= John E. Otterson =

John Edward Otterson (March 29, 1881 – August 10, 1964) was an American engineer and business executive at Winchester Repeating Arms Company in the 1920s, Western Electric Company in the 1920-30s, and at Paramount Productions, Inc. in 1935-36. He is also known as 3rd president of the Taylor Society in the year 1918-19.

== Biography ==
=== Youth, education and early career ===
Otterson was born in 1881 in Allegheny, Pennsylvania, son of John Price Otterson and Louise (LeGrand) Otterson. After high school, in 1900, he joined the U.S. Navy. In serves he graduated from the United States Naval Academy in 1904 and obtained his MSc from the Massachusetts Institute of Technology in 1909. He resigned from the U.S. Navy in 1915 as naval constructor, with the rank of lieutenant.

In 1915 Otterson joined the Winchester Repeating Arms Company, where he worked his way up from general manufacturing superintendent to vice-president, president and director in 1922. In World War I he also served at the United States Council of National Defense as a member of the Munitions Standards Board. From 1922 to 1924 He was also president and director of the Simmons Hardware Company, and he established a merger between the two companies.

In 1918-19 Otterson also served as president of the Taylor Society as successor of Harlow S. Person, and was succeeded by Henry S. Dennison.

=== Further career ===
In 1924 Otterson moved from firearms into telecommunications, and started as assistant general superintendent of International Western Electric Company, the overseas operations of Western Electric Co Inc. Next, he moved up at Western Electric Company from general commercial engineer to general commercial manager in 1926. In 1927 he became general manager, vice-president and director of Electrical Research Products, Inc., where he was president from 1928 until June 1935. In these period he directed the international activities of Western Electric Company in Middle and South America, and parts of Europe and the Middle East.

In June 1935 Otterson became president and director of Paramount Productions, Inc. and Paramount Pictures Dist. Co., Inc., where he resigned one year later, June, 1936. The New York Times (1964) summarized, that Otterson "replaced Adolph Zukor, who became chairman of the board. In 1936, Mr. Otterson was forced out of the Paramount company under a stipulation that he was to get $200,000 for his Paramount contract."

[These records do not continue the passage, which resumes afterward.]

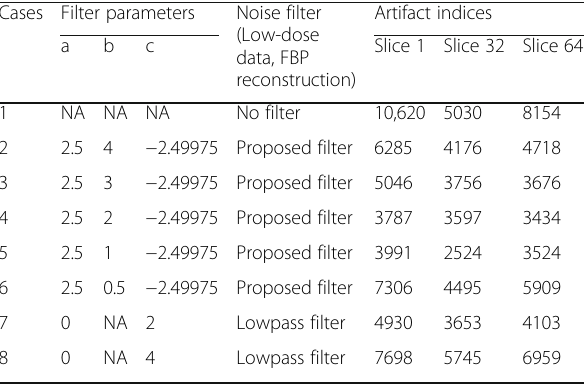
Table 1 Artifact index study for some reconstructed images Cases Filter parameters Noise filter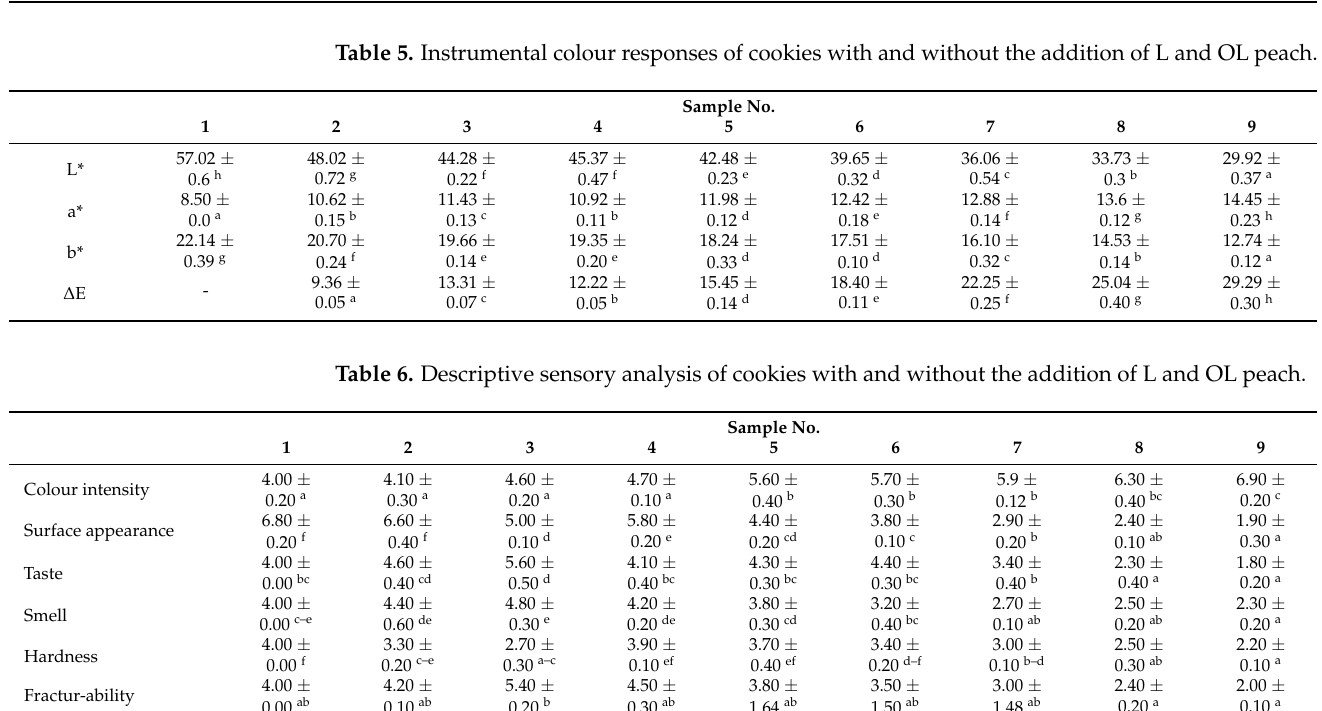
Table 5. Instrumental colour responses of cookies with and without the addition of L and OL peach.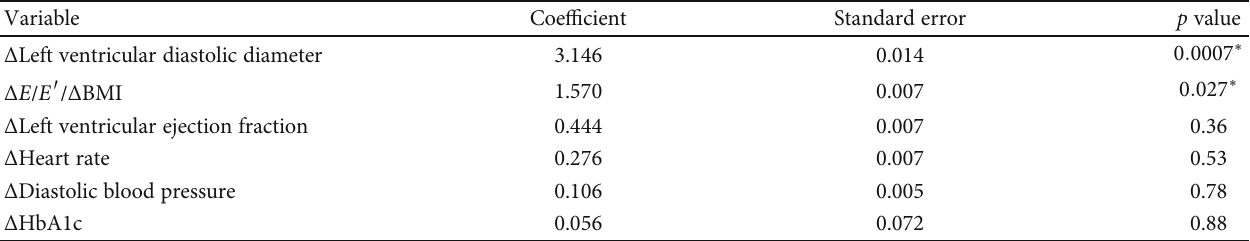
Table 3: Multivariate linear regression to relative changes in B-type natriuretic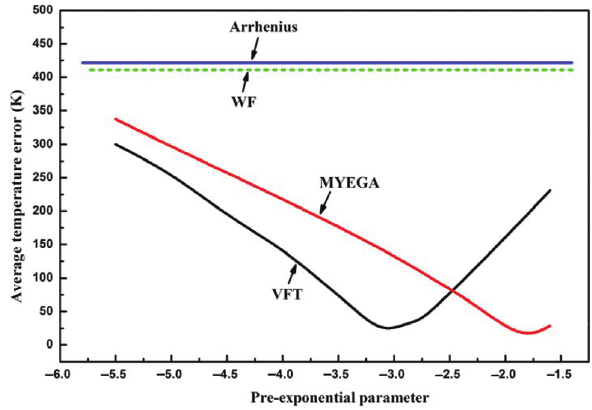
Figure 6: Prediction error in 10 10 Pa s isokom temperature for ten calcium aluminosilicate melts with different pre-exponential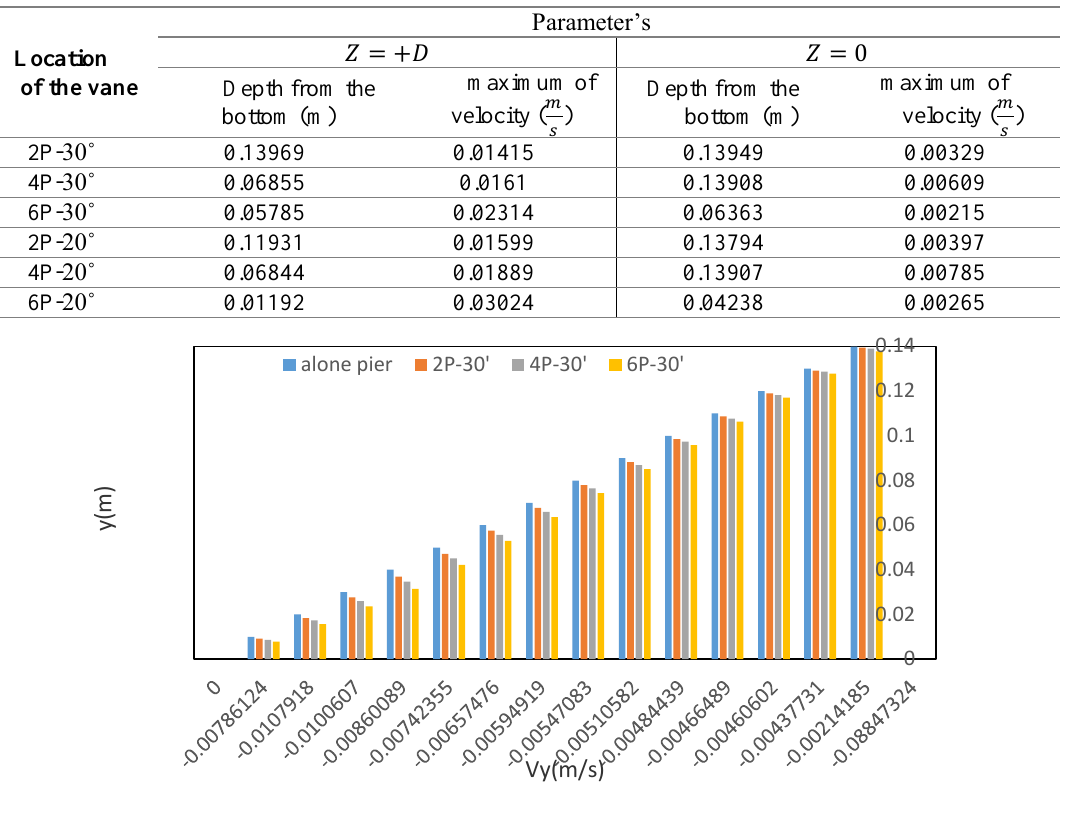
Fig 17. Comparison of the vertical velocity component for 𝛼 = 30˚ , 𝑍 =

From the motion picture industry Otterson moved into the shipbuilding enterprise. He first joined the American Arbitration Association in New York, New haven. In July 1941 he was appointed director of the U.S. Office of Ship Repair, coordinating ship repair and conversion for the Navy and the United States Maritime Commission. From middle 1942 to early 1943 he was president of the New Jersey Shipbuilding Corporation, built landing craft and tankers, and chaired of the American Maritime Council. After World War II he served as president of the East Coast Shipyards, Inc., and was on the board of the Anigraphic Process, Inc., and the Naumo Corporation.

=== Family life ===
Otterson married Roxanna Johnson in 1904, and they had one son John E. Otterson Jr., in 1964 a resident of Chicago.

Otterson had survived his wife by 11 years, and had lived in Ridgefield, Connecticut. He died in 1964 at the Norwalk Hospital in Norwalk, Connecticut at the age of 83.